Taxis take part in ‘slow drive’ to protest Uber’s ‘illegal' return to Barcelona
Hundreds take part in protest while 10,000 people have opened Uber app in just two days
Taxi drivers protested against Uber’s return to Barcelona on Thursday. The American firm came back on 16 March, with 350 drivers, following a two-year absence from working in the city.
Elite Taxi, a group that represents taxi drivers and claims to have the support of 4,000 cars, has spoken out against Uber’s “illegal” return, their spokesperson Tito Álvarez calling Uber’s 350 drivers “traitors” and promising to “reject them”.
The demonstration on March 18 started at Barcelona’s Plaça Espanya with the aim to head to the Catalan Parliament building. Cars blocked roads and disrupted transport by driving very slowly en masse.

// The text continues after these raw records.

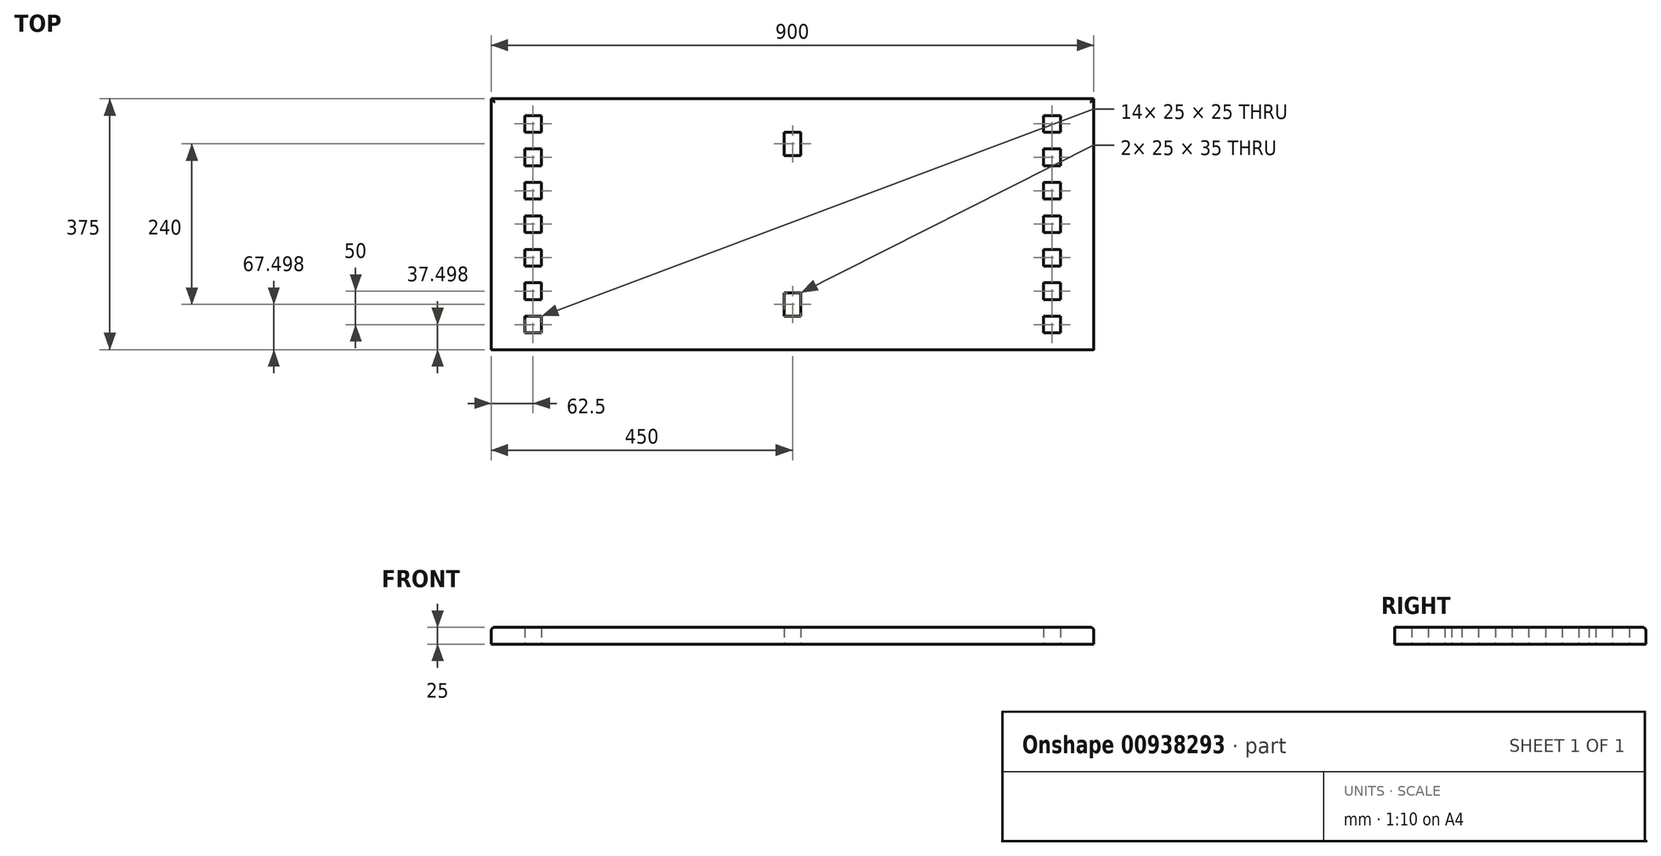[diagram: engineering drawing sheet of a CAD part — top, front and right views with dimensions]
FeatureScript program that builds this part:
annotation { "Feature Type Name" : "Feature", "Feature Type Description" : "" }
export const myFeature = defineFeature(function(context is Context, id is Id, definition is map)
    precondition{}
    {
        {
            var Q0;
            Q0=qCreatedBy(makeId("Top.planeOp"),FACE);
            var sketch = newSketch(context, id + "F0", { "sketchPlane" : qUnion([Q0])});
            skLineSegment(sketch, "E0.bottom", {"start": v(-450, 234.06) * mm, "end": v(0, 234.06) * mm});
            skLineSegment(sketch, "E0.top", {"start": v(-450, -140.94) * mm, "end": v(0, -140.94) * mm});
            skLineSegment(sketch, "E0.left", {"start": v(-450, 234.06) * mm, "end": v(-450, -140.94) * mm});
            skLineSegment(sketch, "E0.right", {"start": v(0, 234.06) * mm, "end": v(0, -140.94) * mm});
            skLineSegment(sketch, "E1.bottom", {"start": v(-400, 209.06) * mm, "end": v(-375, 209.06) * mm});
            skLineSegment(sketch, "E1.top", {"start": v(-400, 184.06) * mm, "end": v(-375, 184.06) * mm});
            skLineSegment(sketch, "E1.left", {"start": v(-400, 209.06) * mm, "end": v(-400, 184.06) * mm});
            skLineSegment(sketch, "E1.right", {"start": v(-375, 209.06) * mm, "end": v(-375, 184.06) * mm});
            skLineSegment(sketch, "E2.bottom", {"start": v(-400, 159.06) * mm, "end": v(-375, 159.06) * mm});
            skLineSegment(sketch, "E2.top", {"start": v(-400, 134.06) * mm, "end": v(-375, 134.06) * mm});
            skLineSegment(sketch, "E2.left", {"start": v(-400, 159.06) * mm, "end": v(-400, 134.06) * mm});
            skLineSegment(sketch, "E2.right", {"start": v(-375, 159.06) * mm, "end": v(-375, 134.06) * mm});
            skLineSegment(sketch, "E3.bottom", {"start": v(-400, 109.06) * mm, "end": v(-375, 109.06) * mm});
            skLineSegment(sketch, "E3.top", {"start": v(-400, 84.06) * mm, "end": v(-375, 84.06) * mm});
            skLineSegment(sketch, "E3.left", {"start": v(-400, 109.06) * mm, "end": v(-400, 84.06) * mm});
            skLineSegment(sketch, "E3.right", {"start": v(-375, 109.06) * mm, "end": v(-375, 84.06) * mm});
            skLineSegment(sketch, "E4.bottom", {"start": v(-400, 59.06) * mm, "end": v(-375, 59.06) * mm});
            skLineSegment(sketch, "E4.top", {"start": v(-400, 34.06) * mm, "end": v(-375, 34.06) * mm});
            skLineSegment(sketch, "E4.left", {"start": v(-400, 59.06) * mm, "end": v(-400, 34.06) * mm});
            skLineSegment(sketch, "E4.right", {"start": v(-375, 59.06) * mm, "end": v(-375, 34.06) * mm});
            skLineSegment(sketch, "E5.bottom", {"start": v(-400, 9.06) * mm, "end": v(-375, 9.06) * mm});
            skLineSegment(sketch, "E5.top", {"start": v(-400, -15.94) * mm, "end": v(-375, -15.94) * mm});
            skLineSegment(sketch, "E5.left", {"start": v(-400, 9.06) * mm, "end": v(-400, -15.94) * mm});
            skLineSegment(sketch, "E5.right", {"start": v(-375, 9.06) * mm, "end": v(-375, -15.94) * mm});
            skLineSegment(sketch, "E6.bottom", {"start": v(-400, -40.94) * mm, "end": v(-375, -40.94) * mm});
            skLineSegment(sketch, "E6.top", {"start": v(-400, -65.94) * mm, "end": v(-375, -65.94) * mm});
            skLineSegment(sketch, "E6.left", {"start": v(-400, -40.94) * mm, "end": v(-400, -65.94) * mm});
            skLineSegment(sketch, "E6.right", {"start": v(-375, -40.94) * mm, "end": v(-375, -65.94) * mm});
            skLineSegment(sketch, "E7.bottom", {"start": v(-400, -90.94) * mm, "end": v(-375, -90.94) * mm});
            skLineSegment(sketch, "E7.top", {"start": v(-400, -115.94) * mm, "end": v(-375, -115.94) * mm});
            skLineSegment(sketch, "E7.left", {"start": v(-400, -90.94) * mm, "end": v(-400, -115.94) * mm});
            skLineSegment(sketch, "E7.right", {"start": v(-375, -90.94) * mm, "end": v(-375, -115.94) * mm});
            skSolve(sketch);
        }
        {
            var Q0;
            Q0=makeQuery(id+"F0.imprint","IMPRINT",FACE,{"disambiguationData":[TD([[makeQuery(id+"F0.imprint","IMPRINT",EDGE,{"derivedFrom":sQuery(id+"F0.wireOp",EDGE,"E0.bottom")}),-1.0]])]});
            extrude(context, id + "F1", {"entities" : qUnion([Q0]), "depth" : 25 * mm, "offsetDistance" : 25 * mm});
        }
        {
            var Q0;
            Q0=makeQuery(id+"F1.opExtrude","SWEPT_BODY",BODY,{"disambiguationData":[OSD([sQuery(id+"F0.wireOp",EDGE,"E0.bottom"),sQuery(id+"F0.wireOp",EDGE,"E0.top"),sQuery(id+"F0.wireOp",EDGE,"E0.left"),sQuery(id+"F0.wireOp",EDGE,"E0.right"),sQuery(id+"F0.wireOp",EDGE,"E1.bottom"),sQuery(id+"F0.wireOp",EDGE,"E1.top"),sQuery(id+"F0.wireOp",EDGE,"E1.left"),sQuery(id+"F0.wireOp",EDGE,"E1.right"),sQuery(id+"F0.wireOp",EDGE,"E2.bottom"),sQuery(id+"F0.wireOp",EDGE,"E2.top"),sQuery(id+"F0.wireOp",EDGE,"E2.left"),sQuery(id+"F0.wireOp",EDGE,"E2.right"),sQuery(id+"F0.wireOp",EDGE,"E3.bottom"),sQuery(id+"F0.wireOp",EDGE,"E3.top"),sQuery(id+"F0.wireOp",EDGE,"E3.left"),sQuery(id+"F0.wireOp",EDGE,"E3.right"),sQuery(id+"F0.wireOp",EDGE,"E4.bottom"),sQuery(id+"F0.wireOp",EDGE,"E4.top"),sQuery(id+"F0.wireOp",EDGE,"E4.left"),sQuery(id+"F0.wireOp",EDGE,"E4.right"),sQuery(id+"F0.wireOp",EDGE,"E5.bottom"),sQuery(id+"F0.wireOp",EDGE,"E5.top"),sQuery(id+"F0.wireOp",EDGE,"E5.left"),sQuery(id+"F0.wireOp",EDGE,"E5.right"),sQuery(id+"F0.wireOp",EDGE,"E6.bottom"),sQuery(id+"F0.wireOp",EDGE,"E6.top"),sQuery(id+"F0.wireOp",EDGE,"E6.left"),sQuery(id+"F0.wireOp",EDGE,"E6.right"),sQuery(id+"F0.wireOp",EDGE,"E7.bottom"),sQuery(id+"F0.wireOp",EDGE,"E7.top"),sQuery(id+"F0.wireOp",EDGE,"E7.left"),sQuery(id+"F0.wireOp",EDGE,"E7.right")])]});
            var Q1;
            Q1=makeQuery(id+"F1.opExtrude","SWEPT_FACE",FACE,{"disambiguationData":[OSD([sQuery(id+"F0.wireOp",EDGE,"E0.right")])]});
            mirror(context, id + "F2", {"operationType" : NewBodyOperationType.ADD, "entities" : qUnion([Q0]), "mirrorPlane" : qUnion([Q1])});
        }
        {
            var Q0;
            {var subQ0=makeQuery(id+"F1.opExtrude","CAP_FACE",FACE,{"disambiguationData":[OSD([sQuery(id+"F0.wireOp",EDGE,"E0.bottom"),sQuery(id+"F0.wireOp",EDGE,"E0.top"),sQuery(id+"F0.wireOp",EDGE,"E0.left"),sQuery(id+"F0.wireOp",EDGE,"E0.right"),sQuery(id+"F0.wireOp",EDGE,"E1.bottom"),sQuery(id+"F0.wireOp",EDGE,"E1.top"),sQuery(id+"F0.wireOp",EDGE,"E1.left"),sQuery(id+"F0.wireOp",EDGE,"E1.right"),sQuery(id+"F0.wireOp",EDGE,"E2.bottom"),sQuery(id+"F0.wireOp",EDGE,"E2.top"),sQuery(id+"F0.wireOp",EDGE,"E2.left"),sQuery(id+"F0.wireOp",EDGE,"E2.right"),sQuery(id+"F0.wireOp",EDGE,"E3.bottom"),sQuery(id+"F0.wireOp",EDGE,"E3.top"),sQuery(id+"F0.wireOp",EDGE,"E3.left"),sQuery(id+"F0.wireOp",EDGE,"E3.right"),sQuery(id+"F0.wireOp",EDGE,"E4.bottom"),sQuery(id+"F0.wireOp",EDGE,"E4.top"),sQuery(id+"F0.wireOp",EDGE,"E4.left"),sQuery(id+"F0.wireOp",EDGE,"E4.right"),sQuery(id+"F0.wireOp",EDGE,"E5.bottom"),sQuery(id+"F0.wireOp",EDGE,"E5.top"),sQuery(id+"F0.wireOp",EDGE,"E5.left"),sQuery(id+"F0.wireOp",EDGE,"E5.right"),sQuery(id+"F0.wireOp",EDGE,"E6.bottom"),sQuery(id+"F0.wireOp",EDGE,"E6.top"),sQuery(id+"F0.wireOp",EDGE,"E6.left"),sQuery(id+"F0.wireOp",EDGE,"E6.right"),sQuery(id+"F0.wireOp",EDGE,"E7.bottom"),sQuery(id+"F0.wireOp",EDGE,"E7.top"),sQuery(id+"F0.wireOp",EDGE,"E7.left"),sQuery(id+"F0.wireOp",EDGE,"E7.right")])],"isStart":true});Q0=makeQuery(id+"F2.boolean.opBoolean","MERGE",FACE,{"derivedFrom":[subQ0,makeQuery(id+"F2.opPattern","COPY",FACE,{"derivedFrom":subQ0,"instanceName":"1"})]});}
            var sketch = newSketch(context, id + "F3", { "sketchPlane" : qUnion([Q0])});
            skLineSegment(sketch, "E8.bottom", {"start": v(12.5, 55.94) * mm, "end": v(-12.5, 55.94) * mm});
            skLineSegment(sketch, "E8.top", {"start": v(12.5, 90.94) * mm, "end": v(-12.5, 90.94) * mm});
            skLineSegment(sketch, "E8.left", {"start": v(12.5, 55.94) * mm, "end": v(12.5, 90.94) * mm});
            skLineSegment(sketch, "E8.right", {"start": v(-12.5, 55.94) * mm, "end": v(-12.5, 90.94) * mm});
            skLineSegment(sketch, "E9.bottom", {"start": v(12.5, -184.06) * mm, "end": v(-12.5, -184.06) * mm});
            skLineSegment(sketch, "E9.top", {"start": v(12.5, -149.06) * mm, "end": v(-12.5, -149.06) * mm});
            skLineSegment(sketch, "E9.left", {"start": v(12.5, -184.06) * mm, "end": v(12.5, -149.06) * mm});
            skLineSegment(sketch, "E9.right", {"start": v(-12.5, -184.06) * mm, "end": v(-12.5, -149.06) * mm});
            skSolve(sketch);
        }
        {
            var Q0;
            Q0=makeQuery(id+"F3.imprint","IMPRINT",FACE,{"disambiguationData":[TD([[makeQuery(id+"F3.imprint","IMPRINT",EDGE,{"derivedFrom":sQuery(id+"F3.wireOp",EDGE,"E9.bottom")}),-1.0]])]});
            var Q1;
            Q1=makeQuery(id+"F3.imprint","IMPRINT",FACE,{"disambiguationData":[TD([[makeQuery(id+"F3.imprint","IMPRINT",EDGE,{"derivedFrom":sQuery(id+"F3.wireOp",EDGE,"E8.bottom")}),-1.0]])]});
            extrude(context, id + "F4", {"entities" : qUnion([Q0, Q1]), "operationType" : NewBodyOperationType.REMOVE, "oppositeDirection" : true, "depth" : 25 * mm, "offsetDistance" : 25 * mm});
        }
        {
            var Q0;
            {var subQ0=makeQuery(id+"F1.opExtrude","CAP_EDGE",EDGE,{"disambiguationData":[OSD([sQuery(id+"F0.wireOp",EDGE,"E0.bottom")])],"isStart":false});Q0=makeQuery(id+"F2.boolean.opBoolean","MERGE",EDGE,{"derivedFrom":[subQ0,makeQuery(id+"F2.opPattern","COPY",EDGE,{"derivedFrom":subQ0,"instanceName":"1"})]});}
            var Q1;
            Q1=makeQuery(id+"F2.opPattern","COPY",EDGE,{"derivedFrom":makeQuery(id+"F1.opExtrude","CAP_EDGE",EDGE,{"disambiguationData":[OSD([sQuery(id+"F0.wireOp",EDGE,"E0.left")])],"isStart":false}),"instanceName":"1"});
            var Q2;
            Q2=makeQuery(id+"F1.opExtrude","CAP_EDGE",EDGE,{"disambiguationData":[OSD([sQuery(id+"F0.wireOp",EDGE,"E0.left")])],"isStart":false});
            fillet(context, id + "F5", {"entities" : qUnion([Q0, Q1, Q2]), "radius" : 5 * mm, "tangentPropagation" : true, "allowEdgeOverflow" : false});
        }
    });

On route, cars stopped outside the office of the main Catalan business association, the Foment del Treball Nacional on Via Laietana. Protesters made noise and threw paper at the building to demonstrate “that we are prepared to fight”.
A tweet posted by Elite Taxi read:
“We are starting at the Venetian towers and heading towards the Catalan parliament, against Uber’s illegal return and the connivance shown by organizations such as Foment del Treball, where our society’s precariousness begins.”
Arrancamos desde las torres venecianas, hacia el Parlament de Cataluña, contra la entrada ILEGAL de Uber y la connivencia que muestran organismos como Foment del Treball, puerta de entrada para la precariedad de la sociedad.#TaxiEnLucha pic.twitter.com/IHarcUhTbZ— Elite Taxi Barcelona (@Elite_TaxiBcn) March 18, 2021
The history of Uber in Barcelona
This is yet another event in a long-standing campaign of cabs warring with a company they fear will render them obsolete.
It is thought that this protest is the largest held by taxi drivers since January 2019, which saw six days of unrest that left one of the city’s main avenues blockaded as well as taxi drivers clashing with police and vandalizing ridesharing vehicles.
This response came after the Catalan government proposed to pass a law forcing Cabify and Uber users to book their rides at least 15 minutes in advance. Taxi drivers saw it as insufficient and demanded a longer booking period. The protests finally stopped once the Catalan government agreed to extend this time to a 1-hour-minimum advance which pushed Uber and Cabify to stop offering their services in Barcelona.
Since Uber announced it’s return to Barcelona on March 16, however, 10,000 people have opened the app in just its first two days back. The company also confirmed that half a million of the city’s residents already have the app installed on their phone.